**About this task**
Please format each line of text in the data below as a single numbered list and omit any blank lines. Leave the pictures out of your answer.

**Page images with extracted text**
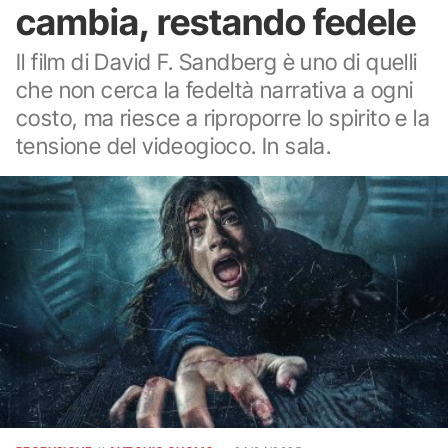
cambia, restando fedele
Il film di David F. Sandberg è uno di quelli
che non cerca la fedeltà narrativa a ogni
costo, ma riesce a riproporre lo spirito e la
tensione del videogioco. In sala.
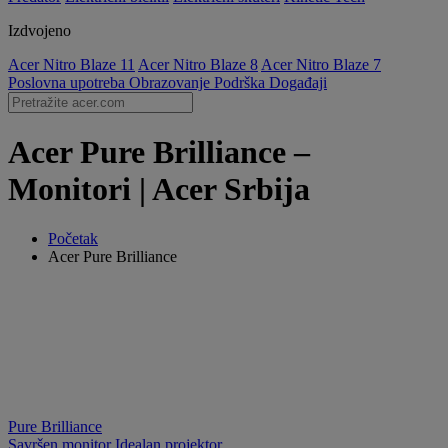
Izdvojeno
Acer Nitro Blaze 11
Acer Nitro Blaze 8
Acer Nitro Blaze 7
Poslovna upotreba
Obrazovanje
Podrška
Događaji
Acer Pure Brilliance –
Monitori | Acer Srbija
Početak
Acer Pure Brilliance
Pure Brilliance
Savršen monitor
Idealan projektor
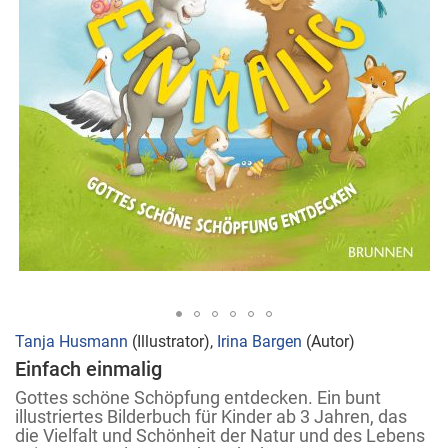
Zum
Tanja Husmann
(Illustrator),
Irina Bargen
(Autor)
Anfang
Einfach einmalig
der
Gottes schöne Schöpfung entdecken. Ein bunt
Bildergalerie
illustriertes Bilderbuch für Kinder ab 3 Jahren, das
die Vielfalt und Schönheit der Natur und des Lebens
springen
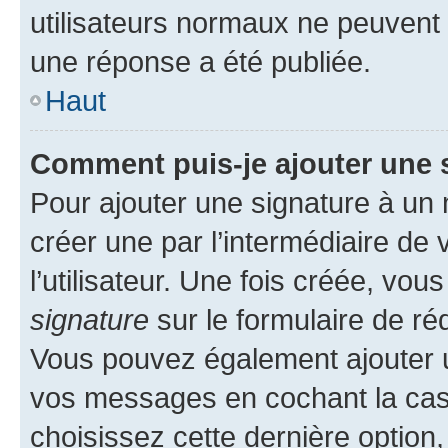
utilisateurs normaux ne peuvent
une réponse a été publiée.
Haut
Comment puis-je ajouter une 
Pour ajouter une signature à un
créer une par l’intermédiaire de
l’utilisateur. Une fois créée, vo
signature
sur le formulaire de réd
Vous pouvez également ajouter u
vos messages en cochant la case
choisissez cette dernière option, 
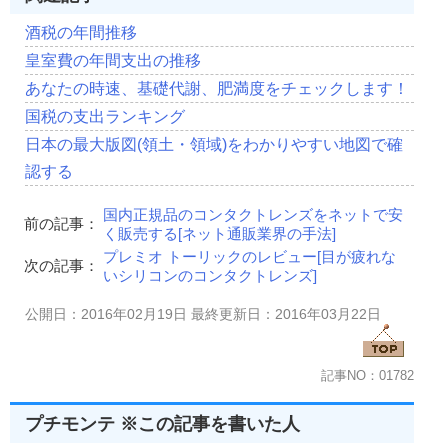
酒税の年間推移
皇室費の年間支出の推移
あなたの時速、基礎代謝、肥満度をチェックします！
国税の支出ランキング
日本の最大版図(領土・領域)をわかりやすい地図で確
認する
国内正規品のコンタクトレンズをネットで安
前の記事：
く販売する[ネット通販業界の手法]
プレミオ トーリックのレビュー[目が疲れな
次の記事：
いシリコンのコンタクトレンズ]
公開日：2016年02月19日 最終更新日：2016年03月22日
記事NO：01782
プチモンテ ※この記事を書いた人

**Answer**
1. cambia, restando fedele
2. Il film di David F. Sandberg è uno di quelli
3. che non cerca la fedeltà narrativa a ogni
4. costo, ma riesce a riproporre lo spirito e la
5. tensione del videogioco. In sala.
6. Izdvojeno
7. Acer Nitro Blaze 11
8. Acer Nitro Blaze 8
9. Acer Nitro Blaze 7
10. Poslovna upotreba
11. Obrazovanje
12. Podrška
13. Događaji
14. Acer Pure Brilliance –
15. Monitori | Acer Srbija
16. Početak
17. Acer Pure Brilliance
18. Pure Brilliance
19. Savršen monitor
20. Idealan projektor
21. Zum
22. Tanja Husmann
23. (Illustrator),
24. Irina Bargen
25. (Autor)
26. Anfang
27. Einfach einmalig
28. der
29. Gottes schöne Schöpfung entdecken. Ein bunt
30. Bildergalerie
31. illustriertes Bilderbuch für Kinder ab 3 Jahren, das
32. die Vielfalt und Schönheit der Natur und des Lebens
33. springen
34. utilisateurs normaux ne peuvent
35. une réponse a été publiée.
36. Haut
37. Comment puis-je ajouter une 
38. Pour ajouter une signature à un
39. créer une par l’intermédiaire de
40. l’utilisateur. Une fois créée, vo
41. signature
42. sur le formulaire de réd
43. Vous pouvez également ajouter u
44. vos messages en cochant la case
45. choisissez cette dernière option, 
46. 酒税の年間推移
47. 皇室費の年間支出の推移
48. あなたの時速、基礎代謝、肥満度をチェックします！
49. 国税の支出ランキング
50. 日本の最大版図(領土・領域)をわかりやすい地図で確
51. 認する
52. 国内正規品のコンタクトレンズをネットで安
53. 前の記事：
54. く販売する[ネット通販業界の手法]
55. プレミオ トーリックのレビュー[目が疲れな
56. 次の記事：
57. いシリコンのコンタクトレンズ]
58. 公開日：2016年02月19日 最終更新日：2016年03月22日
59. 記事NO：01782
60. プチモンテ ※この記事を書いた人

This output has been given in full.